Copy out every line of the listing below word for word, omitting the pictures.

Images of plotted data
= = = =
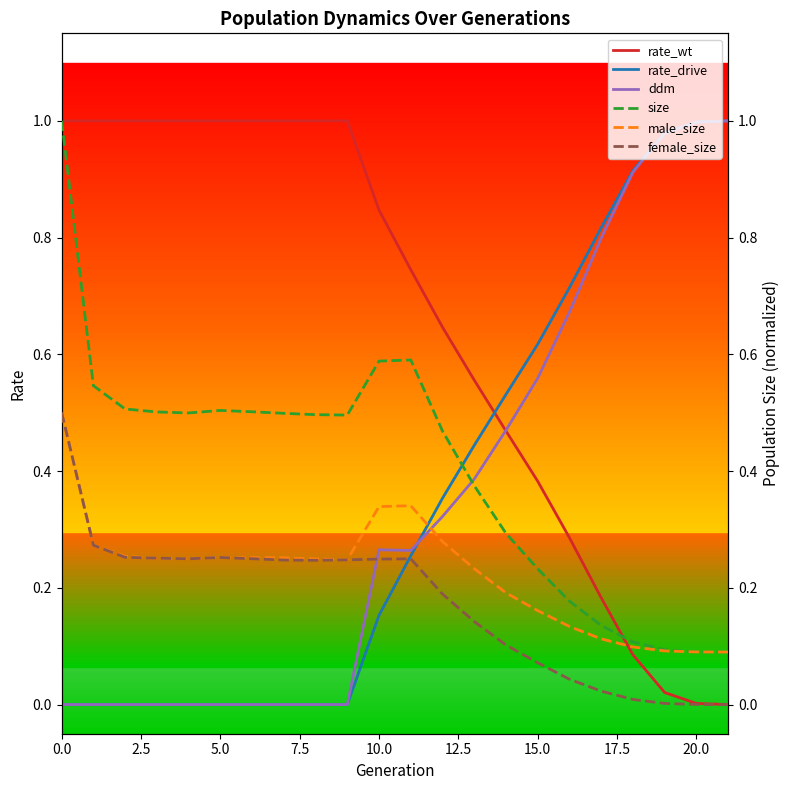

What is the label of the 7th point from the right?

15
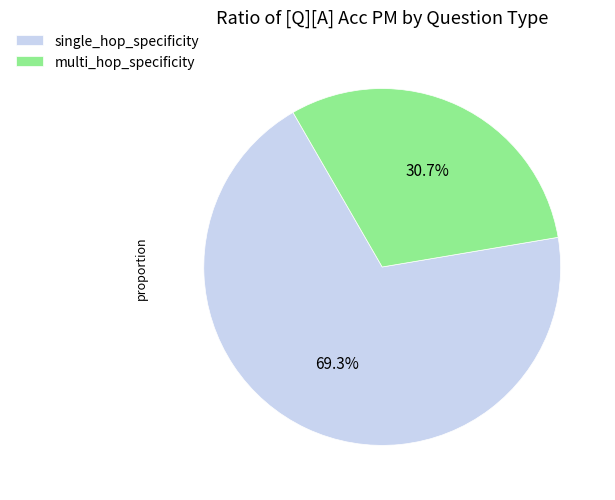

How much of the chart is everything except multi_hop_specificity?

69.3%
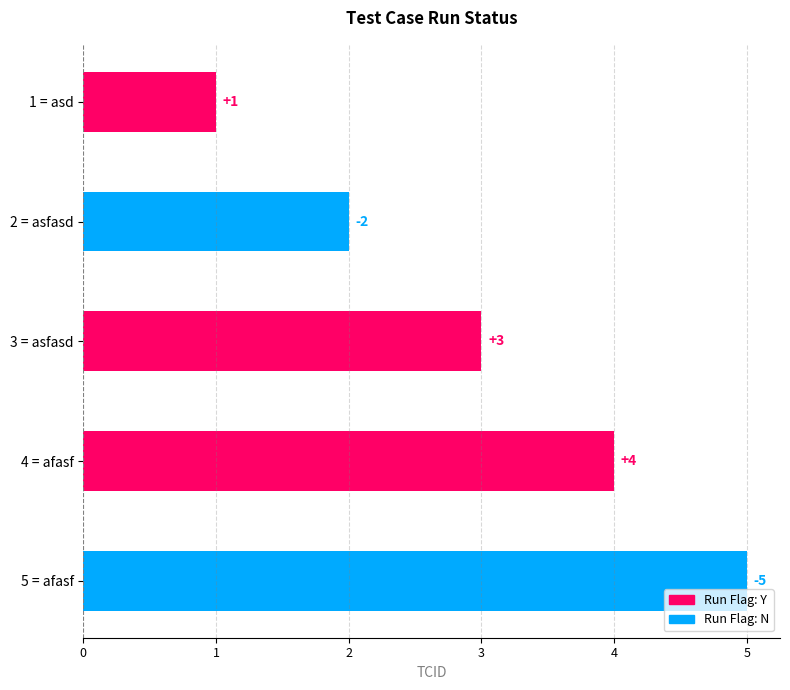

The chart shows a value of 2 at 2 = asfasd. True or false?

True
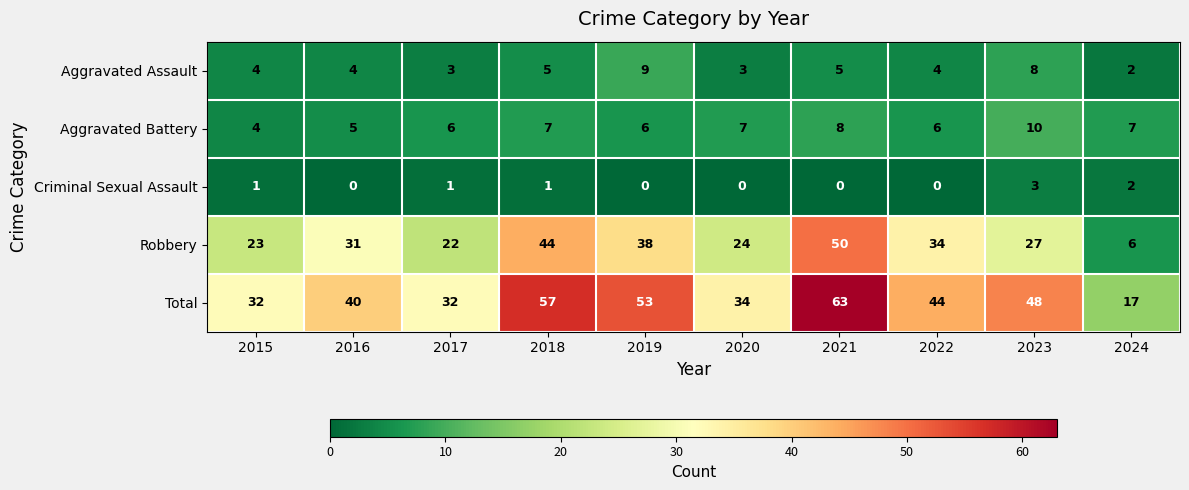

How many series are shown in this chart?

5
= = = =
## Response for this exercise
What is the label of the 7th point from the right?

15

How much of the chart is everything except multi_hop_specificity?

69.3%

The chart shows a value of 2 at 2 = asfasd. True or false?

True

How many series are shown in this chart?

5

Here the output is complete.